Our findings have been replicated with other displays that do not rely on colour or even on conjoining features (Eglin, Robertson, Knight, & Brugger, submitted). Examples of such stimuli are shown in Fig. 8.5, where the Q pops out from the Os, but to find an O in a field of Qs requires a serial search. The absence of a feature in the target requires a serial search, while the presence of a feature does not (Treisman & Gormican, 1988; Treisman & Souther, 1985). Finally, the contralateral delay can be reduced if the stimuli are grouped by one of the features defining the target (e.g. by colour or by shape) because attention can be allocated to a homogeneous group of items as a whole. Even grouping on the contralateral side can affect the magnitude of neglect (Grabowecky, Robertson, & Treisman, in press) even though a heterogeneous field has no effect on search whatsoever. These findings together show that the number of individual items on the ipsilesional side in a serial search task does not suffice to produce the contralateral delay. Rather, only those items or groups of items that are serially scanned contribute to the delay in patients with neglect (Eglin et al., submitted). The latter result also suggests intact grouping processes in patients with neglect.
Fig. 8.5. Example of stimuli. The top display produces functions indicative of serial search and the bottom does not.

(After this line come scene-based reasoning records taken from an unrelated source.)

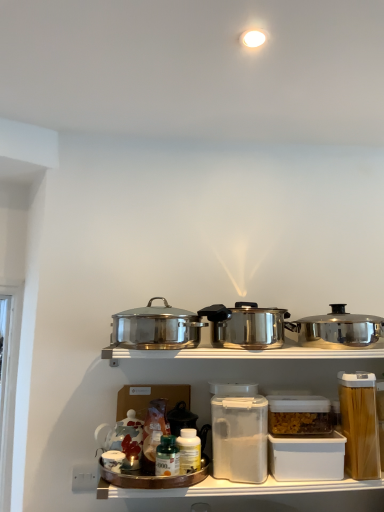
Consider the image. Measure the distance between polished stainless steel pot at right, the third kitchen appliance from the left, and camera.

polished stainless steel pot at right, the third kitchen appliance from the left, and camera are 1.32 meters apart.

This screenshot has height=512, width=384. Identify the location of white plastic bottle at center, the second bottle in the left-to-right sequence. click(x=189, y=450).

The width and height of the screenshot is (384, 512). I want to click on green glass bottle at center, positioned as the second bottle in right-to-left order, so pos(167,457).

Identify the location of polished stainless steel pot at right, the third kitchen appliance from the left. (337, 329).

From the image's perspective, which one is positioned lower, polished stainless steel pot at center, placed as the first kitchen appliance when sorted from left to right, or green glass bottle at center, the first bottle from the left?

green glass bottle at center, the first bottle from the left.

Choose the correct answer: Is polished stainless steel pot at center, placed as the first kitchen appliance when sorted from left to right, inside green glass bottle at center, positioned as the second bottle in right-to-left order, or outside it?

polished stainless steel pot at center, placed as the first kitchen appliance when sorted from left to right, lies outside green glass bottle at center, positioned as the second bottle in right-to-left order.

Is polished stainless steel pot at center, arranged as the third kitchen appliance when viewed from the right, shorter than green glass bottle at center, the first bottle from the left?

In fact, polished stainless steel pot at center, arranged as the third kitchen appliance when viewed from the right, may be taller than green glass bottle at center, the first bottle from the left.

Where is `kitchen appliance that is the 1st object above the green glass bottle at center, positioned as the second bottle in right-to-left order (from a real-world perspective)`? The height and width of the screenshot is (512, 384). kitchen appliance that is the 1st object above the green glass bottle at center, positioned as the second bottle in right-to-left order (from a real-world perspective) is located at coordinates (156, 327).

Is point (166, 467) positioned before point (299, 432)?

Yes, point (166, 467) is closer to viewer.

Relative to clear plastic container at center, which is counted as the 2th appliance, starting from the right, is green glass bottle at center, positioned as the second bottle in right-to-left order, in front or behind?

green glass bottle at center, positioned as the second bottle in right-to-left order, is positioned closer to the viewer than clear plastic container at center, which is counted as the 2th appliance, starting from the right.

From a real-world perspective, is green glass bottle at center, positioned as the second bottle in right-to-left order, under clear plastic container at center, the 2th appliance when ordered from left to right?

Yes, from a real-world perspective, green glass bottle at center, positioned as the second bottle in right-to-left order, is under clear plastic container at center, the 2th appliance when ordered from left to right.

Is green glass bottle at center, positioned as the second bottle in right-to-left order, facing towards clear plastic container at center, the 2th appliance when ordered from left to right?

No, green glass bottle at center, positioned as the second bottle in right-to-left order, is not facing towards clear plastic container at center, the 2th appliance when ordered from left to right.

Can you see clear plastic container at center, which is counted as the 2th appliance, starting from the right, touching polished stainless steel pot at center, placed as the 2th kitchen appliance when sorted from right to left?

clear plastic container at center, which is counted as the 2th appliance, starting from the right, and polished stainless steel pot at center, placed as the 2th kitchen appliance when sorted from right to left, are clearly separated.

From a real-world perspective, who is located higher, clear plastic container at center, which is counted as the 2th appliance, starting from the right, or polished stainless steel pot at center, the 2th kitchen appliance when ordered from left to right?

polished stainless steel pot at center, the 2th kitchen appliance when ordered from left to right, is physically above.

Looking at this image, measure the distance between clear plastic container at center, which is counted as the 2th appliance, starting from the right, and polished stainless steel pot at center, placed as the 2th kitchen appliance when sorted from right to left.

The distance of clear plastic container at center, which is counted as the 2th appliance, starting from the right, from polished stainless steel pot at center, placed as the 2th kitchen appliance when sorted from right to left, is 9.97 inches.

Which object is wider, clear plastic container at center, the 2th appliance when ordered from left to right, or polished stainless steel pot at center, placed as the 2th kitchen appliance when sorted from right to left?

polished stainless steel pot at center, placed as the 2th kitchen appliance when sorted from right to left.

From a real-world perspective, which object rests below the other?

translucent plastic container at center, which ranks as the 3th appliance in right-to-left order, is physically lower.

Consider the image. Between translucent plastic container at center, placed as the first appliance when sorted from left to right, and clear plastic container at lower right, placed as the 1th appliance when sorted from right to left, which one has more height?

clear plastic container at lower right, placed as the 1th appliance when sorted from right to left, is taller.

Considering the sizes of objects translucent plastic container at center, placed as the first appliance when sorted from left to right, and clear plastic container at lower right, the 3th appliance viewed from the left, in the image provided, who is wider, translucent plastic container at center, placed as the first appliance when sorted from left to right, or clear plastic container at lower right, the 3th appliance viewed from the left,?

With larger width is translucent plastic container at center, placed as the first appliance when sorted from left to right.

Which is closer to the camera, (248, 472) or (339, 399)?

The point (248, 472) is closer to the camera.

From the image's perspective, which one is positioned higher, polished stainless steel pot at right, arranged as the 1th kitchen appliance when viewed from the right, or polished stainless steel pot at center, placed as the first kitchen appliance when sorted from left to right?

polished stainless steel pot at center, placed as the first kitchen appliance when sorted from left to right, appears higher in the image.

In the image, is polished stainless steel pot at right, arranged as the 1th kitchen appliance when viewed from the right, positioned in front of or behind polished stainless steel pot at center, placed as the first kitchen appliance when sorted from left to right?

In the image, polished stainless steel pot at right, arranged as the 1th kitchen appliance when viewed from the right, appears behind polished stainless steel pot at center, placed as the first kitchen appliance when sorted from left to right.

Is polished stainless steel pot at right, arranged as the 1th kitchen appliance when viewed from the right, bigger or smaller than polished stainless steel pot at center, arranged as the third kitchen appliance when viewed from the right?

Clearly, polished stainless steel pot at right, arranged as the 1th kitchen appliance when viewed from the right, is smaller in size than polished stainless steel pot at center, arranged as the third kitchen appliance when viewed from the right.

Considering the relative positions of polished stainless steel pot at right, arranged as the 1th kitchen appliance when viewed from the right, and polished stainless steel pot at center, arranged as the third kitchen appliance when viewed from the right, in the image provided, is polished stainless steel pot at right, arranged as the 1th kitchen appliance when viewed from the right, to the left of polished stainless steel pot at center, arranged as the third kitchen appliance when viewed from the right, from the viewer's perspective?

Incorrect, polished stainless steel pot at right, arranged as the 1th kitchen appliance when viewed from the right, is not on the left side of polished stainless steel pot at center, arranged as the third kitchen appliance when viewed from the right.

Considering the sizes of polished stainless steel pot at right, the third kitchen appliance from the left, and clear plastic container at lower right, the 3th appliance viewed from the left, in the image, is polished stainless steel pot at right, the third kitchen appliance from the left, taller or shorter than clear plastic container at lower right, the 3th appliance viewed from the left,?

Considering their sizes, polished stainless steel pot at right, the third kitchen appliance from the left, has less height than clear plastic container at lower right, the 3th appliance viewed from the left.

Based on their sizes in the image, would you say polished stainless steel pot at right, the third kitchen appliance from the left, is bigger or smaller than clear plastic container at lower right, placed as the 1th appliance when sorted from right to left?

Clearly, polished stainless steel pot at right, the third kitchen appliance from the left, is larger in size than clear plastic container at lower right, placed as the 1th appliance when sorted from right to left.

Where is `appliance that is the 1st object to the left of the polished stainless steel pot at right, the third kitchen appliance from the left, starting at the anchor`? appliance that is the 1st object to the left of the polished stainless steel pot at right, the third kitchen appliance from the left, starting at the anchor is located at coordinates (360, 424).

Is polished stainless steel pot at right, the third kitchen appliance from the left, behind clear plastic container at lower right, the 3th appliance viewed from the left?

Yes, polished stainless steel pot at right, the third kitchen appliance from the left, is further from the viewer.

From a real-world perspective, does green glass bottle at center, the first bottle from the left, sit lower than clear plastic container at lower right, the 3th appliance viewed from the left?

Indeed, from a real-world perspective, green glass bottle at center, the first bottle from the left, is positioned beneath clear plastic container at lower right, the 3th appliance viewed from the left.

In terms of width, does green glass bottle at center, the first bottle from the left, look wider or thinner when compared to clear plastic container at lower right, placed as the 1th appliance when sorted from right to left?

Clearly, green glass bottle at center, the first bottle from the left, has less width compared to clear plastic container at lower right, placed as the 1th appliance when sorted from right to left.

Looking at this image, is green glass bottle at center, positioned as the second bottle in right-to-left order, positioned far away from clear plastic container at lower right, the 3th appliance viewed from the left?

That's not correct — green glass bottle at center, positioned as the second bottle in right-to-left order, is a little close to clear plastic container at lower right, the 3th appliance viewed from the left.

From the image's perspective, between green glass bottle at center, positioned as the second bottle in right-to-left order, and clear plastic container at lower right, the 3th appliance viewed from the left, who is located below?

From the image's view, green glass bottle at center, positioned as the second bottle in right-to-left order, is below.

The image size is (384, 512). I want to click on kitchen appliance located on the left of green glass bottle at center, the first bottle from the left, so click(x=156, y=327).

From a real-world perspective, count 2nd bottles downward from the clear plastic container at center, the 2th appliance when ordered from left to right, and point to it. Please provide its 2D coordinates.

[(167, 457)]

From the image, which object appears to be nearer to clear plastic container at center, the 2th appliance when ordered from left to right, polished stainless steel pot at center, arranged as the third kitchen appliance when viewed from the right, or polished stainless steel pot at center, placed as the 2th kitchen appliance when sorted from right to left?

polished stainless steel pot at center, placed as the 2th kitchen appliance when sorted from right to left.

Based on their spatial positions, is polished stainless steel pot at right, arranged as the 1th kitchen appliance when viewed from the right, or white plastic container at lower center closer to polished stainless steel pot at center, placed as the 2th kitchen appliance when sorted from right to left?

Among the two, polished stainless steel pot at right, arranged as the 1th kitchen appliance when viewed from the right, is located nearer to polished stainless steel pot at center, placed as the 2th kitchen appliance when sorted from right to left.

Considering their positions, is white plastic container at lower center positioned closer to clear plastic container at lower right, the 3th appliance viewed from the left, than translucent plastic container at center, which ranks as the 3th appliance in right-to-left order?

white plastic container at lower center.

Estimate the real-world distances between objects in this image. Which object is closer to clear plastic container at center, the 2th appliance when ordered from left to right, white plastic bottle at center, the second bottle in the left-to-right sequence, or polished stainless steel pot at center, arranged as the third kitchen appliance when viewed from the right?

Among the two, white plastic bottle at center, the second bottle in the left-to-right sequence, is located nearer to clear plastic container at center, the 2th appliance when ordered from left to right.

When comparing their distances from clear plastic container at center, which is counted as the 2th appliance, starting from the right, does polished stainless steel pot at center, placed as the 2th kitchen appliance when sorted from right to left, or clear plastic container at lower right, the 3th appliance viewed from the left, seem closer?

Based on the image, clear plastic container at lower right, the 3th appliance viewed from the left, appears to be nearer to clear plastic container at center, which is counted as the 2th appliance, starting from the right.

Based on their spatial positions, is polished stainless steel pot at center, placed as the 2th kitchen appliance when sorted from right to left, or white plastic bottle at center, the second bottle in the left-to-right sequence, closer to polished stainless steel pot at center, arranged as the third kitchen appliance when viewed from the right?

Based on the image, polished stainless steel pot at center, placed as the 2th kitchen appliance when sorted from right to left, appears to be nearer to polished stainless steel pot at center, arranged as the third kitchen appliance when viewed from the right.

When comparing their distances from translucent plastic container at center, which ranks as the 3th appliance in right-to-left order, does polished stainless steel pot at center, placed as the 2th kitchen appliance when sorted from right to left, or green glass bottle at center, positioned as the second bottle in right-to-left order, seem further?

polished stainless steel pot at center, placed as the 2th kitchen appliance when sorted from right to left, is positioned further to the anchor translucent plastic container at center, which ranks as the 3th appliance in right-to-left order.

When comparing their distances from polished stainless steel pot at right, arranged as the 1th kitchen appliance when viewed from the right, does white plastic bottle at center, the second bottle in the left-to-right sequence, or white plastic container at lower center seem closer?

Based on the image, white plastic container at lower center appears to be nearer to polished stainless steel pot at right, arranged as the 1th kitchen appliance when viewed from the right.

This screenshot has width=384, height=512. I want to click on bottle that lies between polished stainless steel pot at center, the 2th kitchen appliance when ordered from left to right, and white plastic bottle at center, the 1th bottle in the right-to-left sequence, from top to bottom, so click(x=167, y=457).

You are a GUI agent. You are given a task and a screenshot of the screen. Output one action in this format:
    pyautogui.click(x=<x>, y=<y>)
    Task: Click on the box between white plastic bottle at center, the second bottle in the left-to-right sequence, and polished stainless steel pot at right, the third kitchen appliance from the left, from left to right
    
    Given the screenshot: What is the action you would take?
    pyautogui.click(x=307, y=457)

This screenshot has width=384, height=512. In order to click on appliance between translucent plastic container at center, placed as the first appliance when sorted from left to right, and clear plastic container at lower right, placed as the 1th appliance when sorted from right to left, in the horizontal direction in this screenshot , I will do `click(299, 415)`.

Where is `appliance situated between polished stainless steel pot at center, placed as the 2th kitchen appliance when sorted from right to left, and clear plastic container at lower right, the 3th appliance viewed from the left, from left to right`? appliance situated between polished stainless steel pot at center, placed as the 2th kitchen appliance when sorted from right to left, and clear plastic container at lower right, the 3th appliance viewed from the left, from left to right is located at coordinates (299, 415).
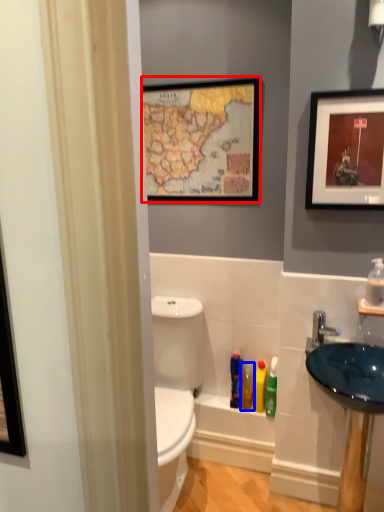
Question: Which object is further to the camera taking this photo, picture frame (highlighted by a red box) or toiletry (highlighted by a blue box)?

Choices:
 (A) picture frame
 (B) toiletry

Answer: (B)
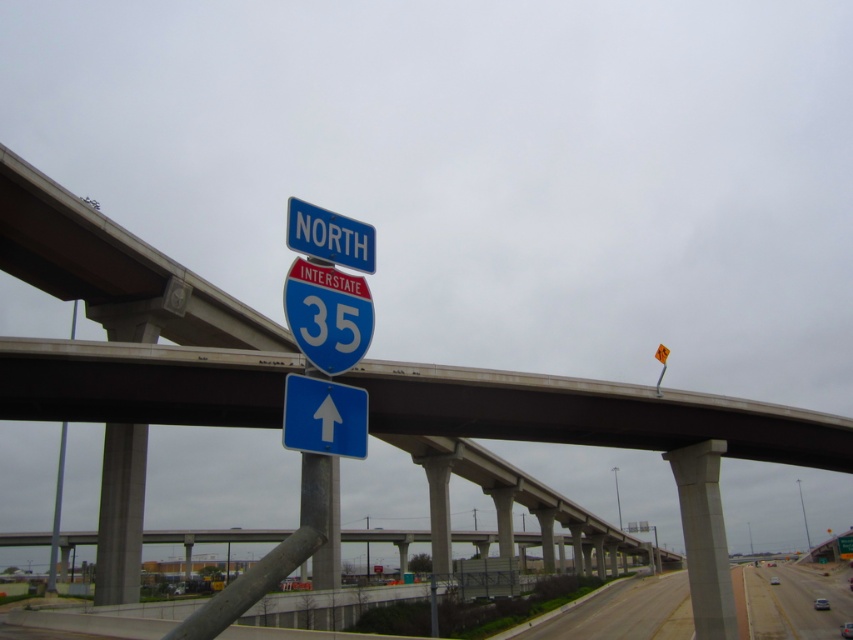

Attention, Spatial Representation and Neglect
There are clear indications from the foregoing discussion as well as clinical observation that spatial attention is altered in patients with unilateral visual neglect. This does not necessarily mean that attentional mechanisms are affected directly. Attention must be engaged on something (whether an object or a location), and if certain parts of space are weakly represented, then attention will be indirectly affected.
The most prominent competing theory to attentional accounts suggests just this. Bisiach and his colleagues (Bisiach & Berti, 1987; Bisiach, Capitani, Luzzatti, & Perani, 1981; Bisiach & Luzzatti, 1978; Bisiach, Luzzatti, & Perani, 1979) propose that representational space has been altered in unilateral neglect. Patients with left neglect will neglect the left side of a stimulus even when it is visually imagined (Bisiach & Luzzatti, 1978; Bisiach et al., 1981), or when a pattern is presented sequentially by drifting it behind a cut-out slit in central vision (Bisiach et al., 1979). These investigators also found that when patients did recall the neglected side of an imagined scene, they often misplaced the object into the intact side. There was “visual allaesthesia”. This observation is consistent with clinical evidence. When drawing in the clock numbers of a clock face, patients with neglect typically do not draw in 1 through 6 and then stop. They are much more likely to place 7 through 11 on or towards the intact side. As shown in Fig. 8.6., the left side seems compressed rather than absent. This does not appear only in drawings. Mijovic (1990) demonstrated that patients with neglect began to move to locations on a covered clock face in a direction that reflected altered spatial representation similar to the drawings. The subjects were first shown a clock face and then a cover with a small hole in the centre was placed on top of it. Thus, all the subjects saw during the test was a cover with a white square cut out. When asked to move the open square to a number on the clock face, initial movement was towards a position that reflected an altered spatial representation consistent with the pattern seen in patient drawings. For instance, when asked to move to 9 o’clock, the subjects might move in a direction towards 2 or 3. As in patient drawings, the left-sided numbers were displaced towards the right within the representation of the clock face. In other studies, Mijovic was able to rule out a directional motor movement bias.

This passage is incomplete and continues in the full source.